*** Dataset content Section Begins ***

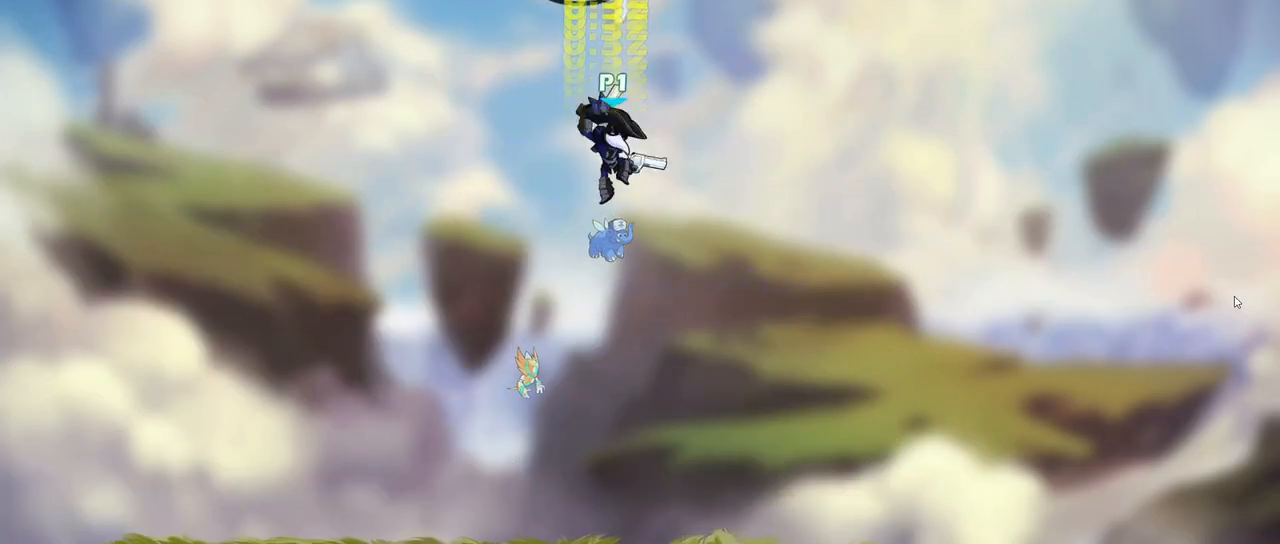
{"keys": ["a"], "events": [[233, "tab", "down"], [317, "tab", "up"], [450, "a", "down"]]}
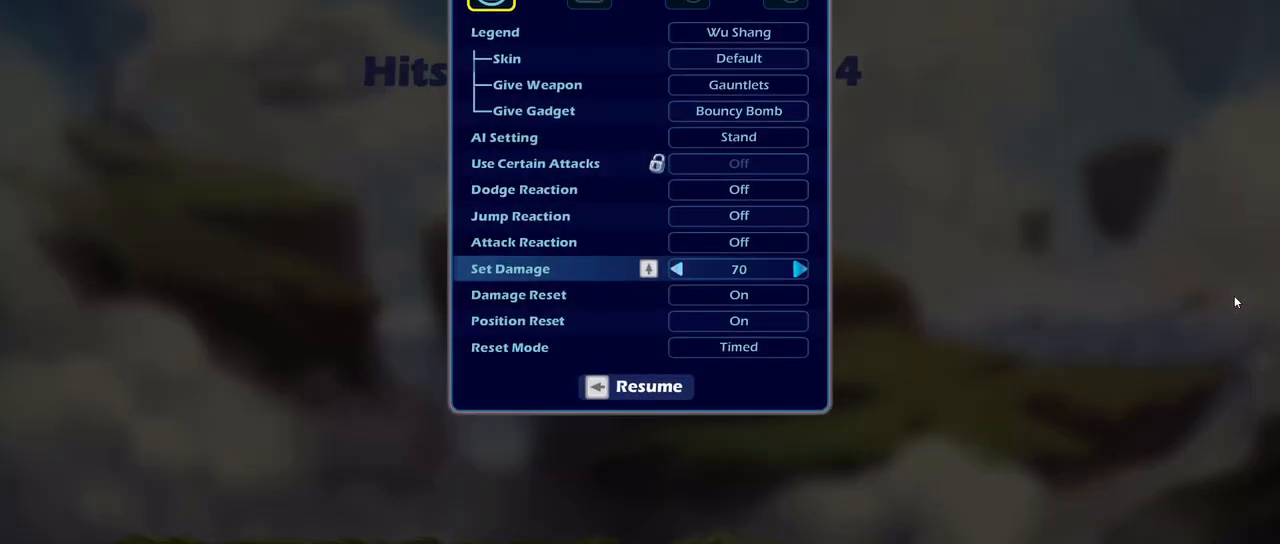
{"keys": ["d"], "events": [[67, "a", "up"], [250, "d", "down"]]}
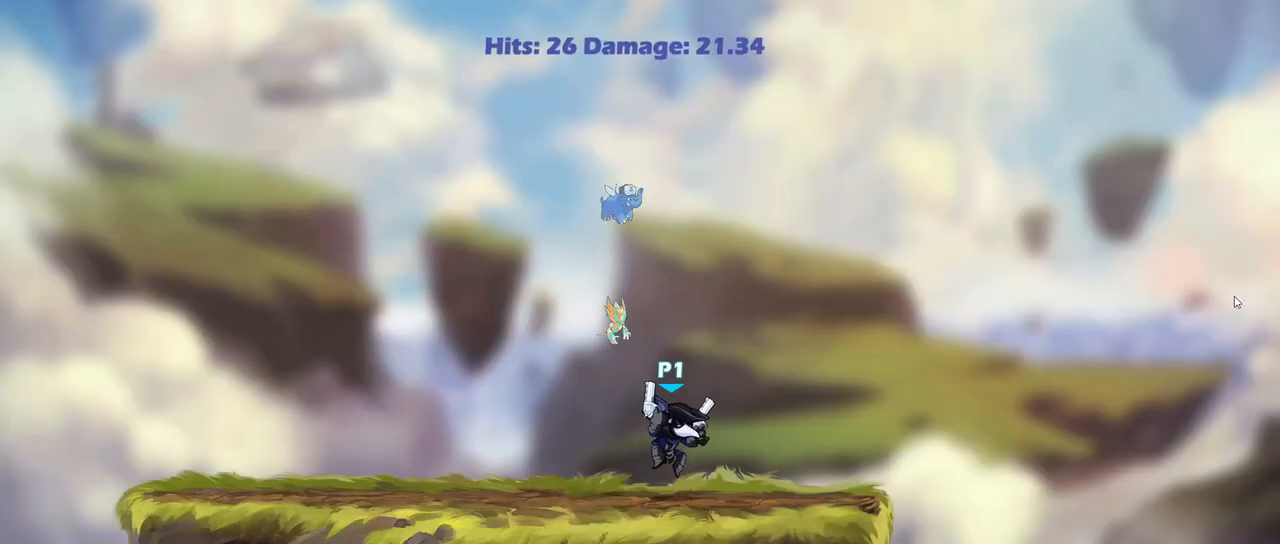
{"keys": ["a", "left", "s"], "events": [[167, "d", "up"], [267, "a", "down"], [267, "s", "down"], [317, "left", "down"]]}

*** Dataset content Section Ends ***

■ Your task: Give an exact copy of the listing above that leaves out every picture.

■ Result for this exercise:
{"keys": ["a"], "events": [[233, "tab", "down"], [317, "tab", "up"], [450, "a", "down"]]}
{"keys": ["d"], "events": [[67, "a", "up"], [250, "d", "down"]]}
{"keys": ["a", "left", "s"], "events": [[167, "d", "up"], [267, "a", "down"], [267, "s", "down"], [317, "left", "down"]]}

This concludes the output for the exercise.